Rather than buy the expensive MC conversion option, Southern Pacific (and presumably others) discovered that by simply blanking off the first service function, the former FIRST SERVICE position acted as pressure maintaining. To make a brake pipe reduction, the engineer moved the handle through the former FIRST SERVICE now MAINTAINING position, through LAP to Application and makes the minimum brake pipe reduction as on older systems. Once the desired equalizing reservoir pressure reduction is made, the brake handle is either returned to LAP (not pressure maintaining) or to the MAINTAINING position. It is believed there may have been a stabilizing hole drilled as part of the conversion. A disadvantage with the 24 pressure maintaining system is that if the air (being trapped) in the equalizing reservoir becomes sufficiently heated, expands and increases in pressure during long brake applications an undesired brake release can result. (26/30 generally doesn't have that problem as the equalizing reservoir is controlled by a regulating valve arrangement).

24RL is a nightmare to maintain as each portion in the stack making up the automatic brake valve weighs about the same as a boat anchor. Because of the differences between the various factory options and subsequent pressure maintaining versions (factory, factory conversion and railroad conversion) the last I knew most air brake shops will only do a complete system repair and return, if they are willing to do it at all.

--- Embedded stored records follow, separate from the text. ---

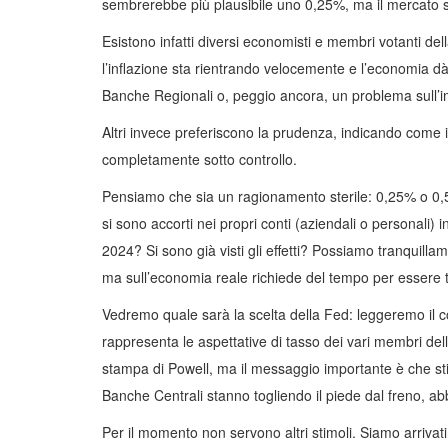
sembrerebbe più plausibile uno 0,25%, ma il mercato 
Esistono infatti diversi economisti e membri votanti dell
l’inflazione sta rientrando velocemente e l’economia d
Banche Regionali o, peggio ancora, un problema sull’
Altri invece preferiscono la prudenza, indicando come 
completamente sotto controllo.
Pensiamo che sia un ragionamento sterile: 0,25% o 0,
si sono accorti nei propri conti (aziendali o personali)
2024? Si sono già visti gli effetti? Possiamo tranquillame
ma sull’economia reale richiede del tempo per essere
Vedremo quale sarà la scelta della Fed: leggeremo il 
rappresenta le aspettative di tasso dei vari membri del
stampa di Powell, ma il messaggio importante è che s
Banche Centrali stanno togliendo il piede dal freno, ab
Per il momento non servono altri stimoli. Siamo arrivat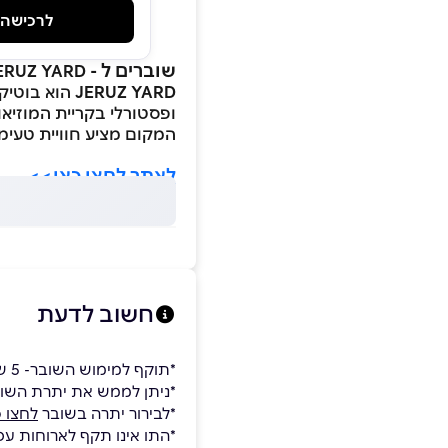
לרכישה
שוברים ל -
ERUZ YARD
JERUZ YARD
הוא בוטיק 
ופסטורלי בקריית המוזיא
המקום מציע חוויית טעימות
לאתר לחצו כאן>>
חשוב לדעת
*תוקף למימוש השובר- 5 שנים.
*ניתן לממש את יתרת השו
*לבירור יתרה בשובר
לחצו כ
*התו אינו תקף לארוחות עס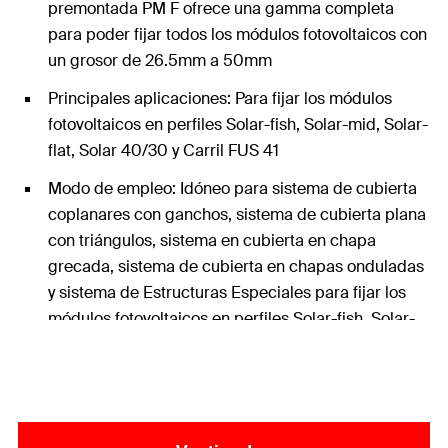
premontada PM F ofrece una gamma completa
para poder fijar todos los módulos fotovoltaicos con
un grosor de 26.5mm a 50mm
Principales aplicaciones: Para fijar los módulos
fotovoltaicos en perfiles Solar-fish, Solar-mid, Solar-
flat, Solar 40/30 y Carril FUS 41
Modo de empleo: Idóneo para sistema de cubierta
coplanares con ganchos, sistema de cubierta plana
con triángulos, sistema en cubierta en chapa
grecada, sistema de cubierta en chapas onduladas
y sistema de Estructuras Especiales para fijar los
módulos fotovoltaicos en perfiles Solar-fish. Solar-
mid, Solar-flat, Solar 40/30 y Carril FUS 41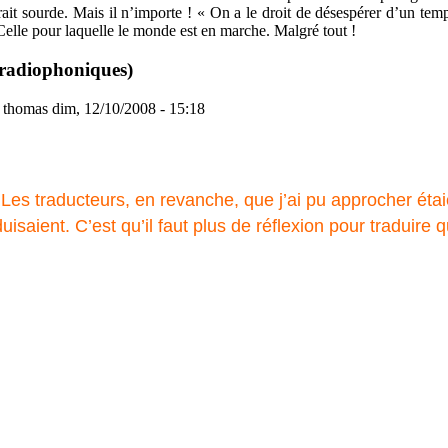
t sourde. Mais il n’importe ! « On a le droit de désespérer d’un temps, é
 Celle pour laquelle le monde est en marche. Malgré tout !
 radiophoniques)
thomas
dim, 12/10/2008 - 15:18
es traducteurs, en revanche, que j’ai pu approcher étaien
duisaient. C’est qu’il faut plus de réflexion pour traduire 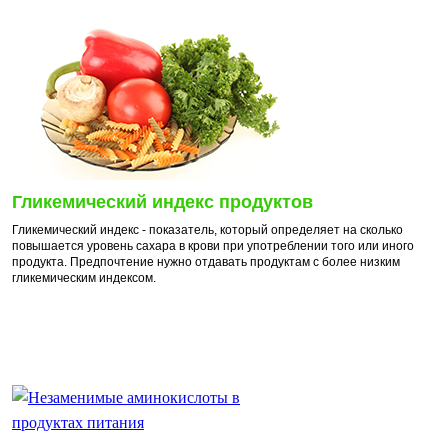
Гликемический индекс продуктов
Гликемический индекс - показатель, который определяет на сколько
повышается уровень сахара в крови при употреблении того или иного
продукта. Предпочтение нужно отдавать продуктам с более низким
гликемическим индексом.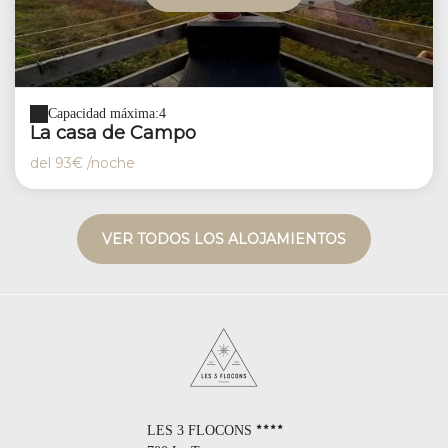
Capacidad máxima:4
La casa de Campo
del
93€
/noche
VER TODOS LOS ALOJAMIENTOS
LES 3 FLOCONS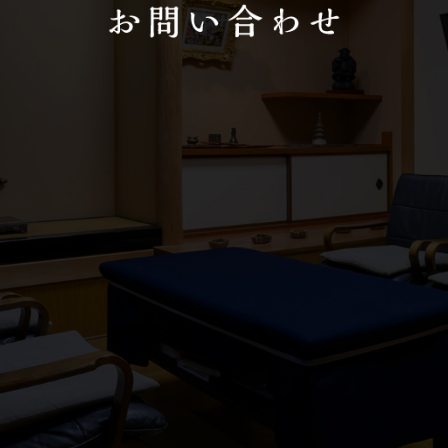
0120-490-858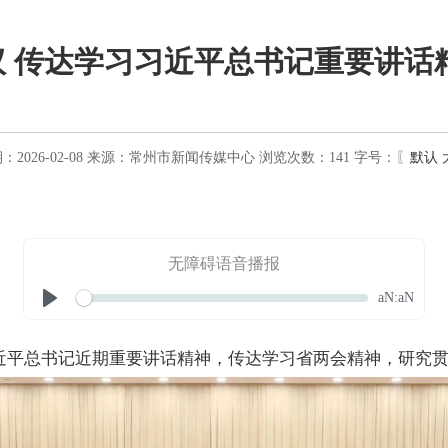
 传达学习习近平总书记重要讲话
2026-02-08
来源：
常州市新闻传媒中心
浏览次数：
141
字号：〖
默认
无障碍语音播报
Seek
Current
aN:aN
time
Play
习近平总书记近期重要讲话精神，传达学习省两会精神，研究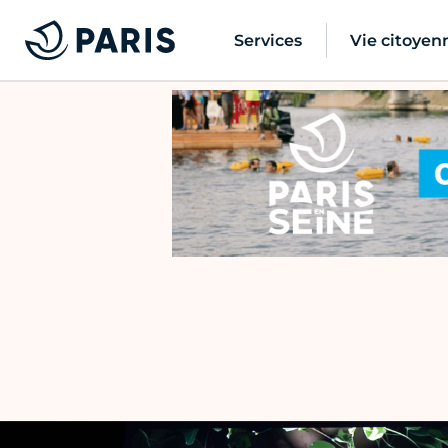
Services
Vie citoyen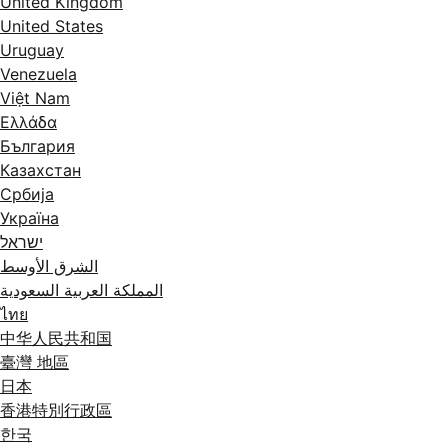
United Kingdom
United States
Uruguay
Venezuela
Việt Nam
Ελλάδα
България
Казахстан
Србија
Україна
ישראל
الشرق الأوسط
المملكة العربية السعودية
ไทย
中华人民共和国
臺灣 地區
日本
香港特別行政區
한국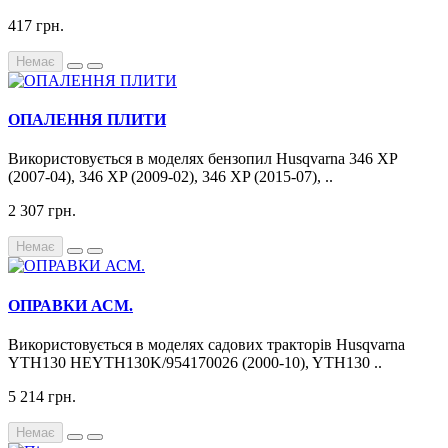
417 грн.
Немає
ОПАЛЕННЯ ПЛИТИ
Використовується в моделях бензопил Husqvarna 346 XP
(2007-04), 346 XP (2009-02), 346 XP (2015-07), ..
2 307 грн.
Немає
ОПРАВКИ АСМ.
Використовується в моделях садових тракторів Husqvarna
YTH130 HEYTH130K/954170026 (2000-10), YTH130 ..
5 214 грн.
Немає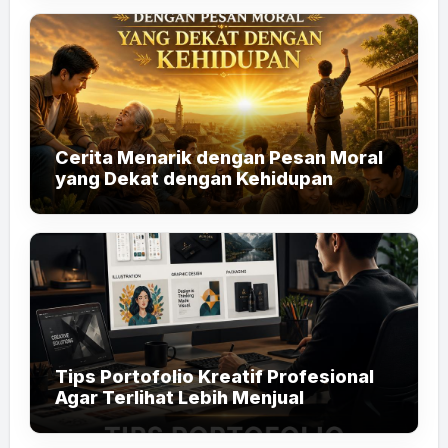
Cerita Menarik dengan Pesan Moral
yang Dekat dengan Kehidupan
Tips Portofolio Kreatif Profesional
Agar Terlihat Lebih Menjual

26 and 30 both came out of the passenger/transit side of WABCO. The feed valve was replaced by a relay valve that both adds air and exhausts the brake pipe pressure attempting to match the equalizing reservoir pressure. I guess you would also consider these as self-lapping brake valves as advancing the position of the brake handle through the application zone creates the corresponding equalizing reservoir and brake pipe reduction. But - there is an "E" version of both the 26 and 30 engineer's brake valve which is a position valve (not self lapping - has holding/recharge, lap and application positions) used with the electro-pneumatic PS-68 brake systems.

Not sure if I got all the designations 100% right without digging through manuals for hours. But as Dr. Z pointed out, WABCO/NYAB often tried early on to use ideas and materials that are commonplace today but in their time were not practical.